Een Opkikkertje Van Hedwig Van Peteghem
Deze zoete, vlezige vrucht heeft zo zijn voor- en zijn tegenstanders. Je lust dat, of je lust dat niet. Tegenwoordig zijn ze natuurlijk overal te krijgen. Maar dat is niet altijd zo geweest.
Iedereen herinnert zich nog de tijd dat vasten zwaar op de maag lag, als je begrijpt wat ik bedoel. In het begin van de twintigste eeuw viel niet alleen vlees maar ook zuivel onder het vastengebod. De betere burgers vonden echter wel middeltjes om, zonder de voorschriften te overtreden, toch geen lekkere dingen te moeten missen.
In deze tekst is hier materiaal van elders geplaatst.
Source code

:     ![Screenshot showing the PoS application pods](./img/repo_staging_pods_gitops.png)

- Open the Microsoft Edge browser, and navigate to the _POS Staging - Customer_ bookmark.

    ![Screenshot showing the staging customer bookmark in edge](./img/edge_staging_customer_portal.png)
Uit Spanje en Portugal lieten zij vijgen, dadels en rozijnen aanvoeren. Dit vasten-eten was niet goedkoop, omdat het van ver moest komen en de aanvoer niet altijd zo zeker was. Als de schepen, door storm of tegenwind, vertraging opliepen, dan was dat voor de invoerder een ware ramp… want wie wilde nog “vijgen na Pasen”? Tot zover de verklaring van een zekere heer Lambin.
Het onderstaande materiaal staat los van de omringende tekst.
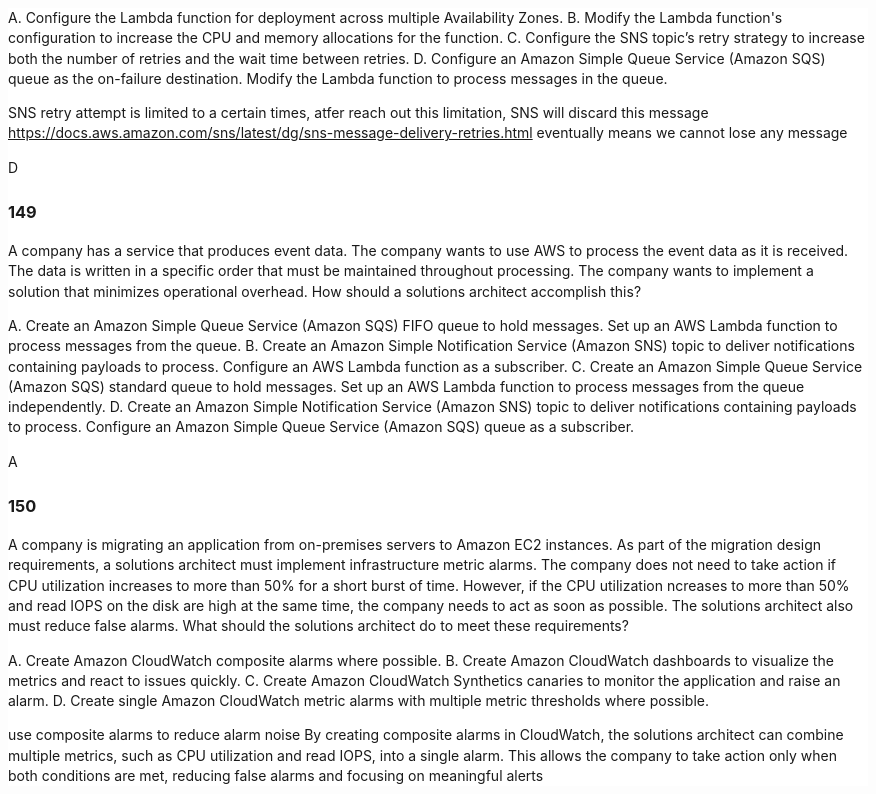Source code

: A. Configure the Lambda function for deployment across multiple Availability Zones.
B. Modify the Lambda function's configuration to increase the CPU and memory allocations for the function.
C. Configure the SNS topic’s retry strategy to increase both the number of retries and the wait time between retries.
D. Configure an Amazon Simple Queue Service (Amazon SQS) queue as the on-failure destination. Modify the Lambda function to process
messages in the queue.

SNS retry attempt is limited to a certain times, atfer reach out this limitation, SNS will discard this message
https://docs.aws.amazon.com/sns/latest/dg/sns-message-delivery-retries.html
eventually means we cannot lose any message

D

### 149
A company has a service that produces event data. The company wants to use AWS to process the event data as it is received. The data is written in a specific order that must be maintained throughout processing. The company wants to implement a solution that minimizes operational overhead.
How should a solutions architect accomplish this?

A. Create an Amazon Simple Queue Service (Amazon SQS) FIFO queue to hold messages. Set up an AWS Lambda function to process messages from the queue.
B. Create an Amazon Simple Notification Service (Amazon SNS) topic to deliver notifications containing payloads to process. Configure an AWS Lambda function as a subscriber.
C. Create an Amazon Simple Queue Service (Amazon SQS) standard queue to hold messages. Set up an AWS Lambda function to process
messages from the queue independently.
D. Create an Amazon Simple Notification Service (Amazon SNS) topic to deliver notifications containing payloads to process. Configure an Amazon Simple Queue Service (Amazon SQS) queue as a subscriber.

A

### 150
A company is migrating an application from on-premises servers to Amazon EC2 instances. As part of the migration design requirements, a solutions architect must implement infrastructure metric alarms. The company does not need to take action if CPU utilization increases to more than 50% for a short burst of time. However, if the CPU utilization ncreases to more than 50% and read IOPS on the disk are high at the same time, the company needs to act as soon as possible. The solutions architect also must reduce false alarms.
What should the solutions architect do to meet these requirements?

A. Create Amazon CloudWatch composite alarms where possible.
B. Create Amazon CloudWatch dashboards to visualize the metrics and react to issues quickly.
C. Create Amazon CloudWatch Synthetics canaries to monitor the application and raise an alarm.
D. Create single Amazon CloudWatch metric alarms with multiple metric thresholds where possible.

use composite alarms to reduce alarm noise
By creating composite alarms in CloudWatch, the solutions architect can combine multiple metrics, such as CPU utilization and read IOPS, into a
single alarm. This allows the company to take action only when both conditions are met, reducing false alarms and focusing on meaningful alerts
Dit opkikkertje lijkt zelf een vijg na Pasen te zijn. Want de vasten is toch al voorbij. Ik wil alleen dit duidelijk maken. Als we te weinig beseffen wat Pasen aan levensgevoel in ons verandert, dan is er weinig verschil tussen voor en na Pasen. Pasen in jezelf laten gebeuren is het werkwoord “opstaan” ook in je laten inwerken: niet indommelen, je niet laten naar beneden drukken, opstandig worden tegen onrecht, enz… Het is het leven, ondanks zijn tegenwicht, alle kansen geven. Had je deze kans nog niet gegrepen, dan verdien je zeker geen oorvijg, maar weet wel: zolang je vijgen eet, zit je nog vast. Maar neem dit maar niet te letterlijk.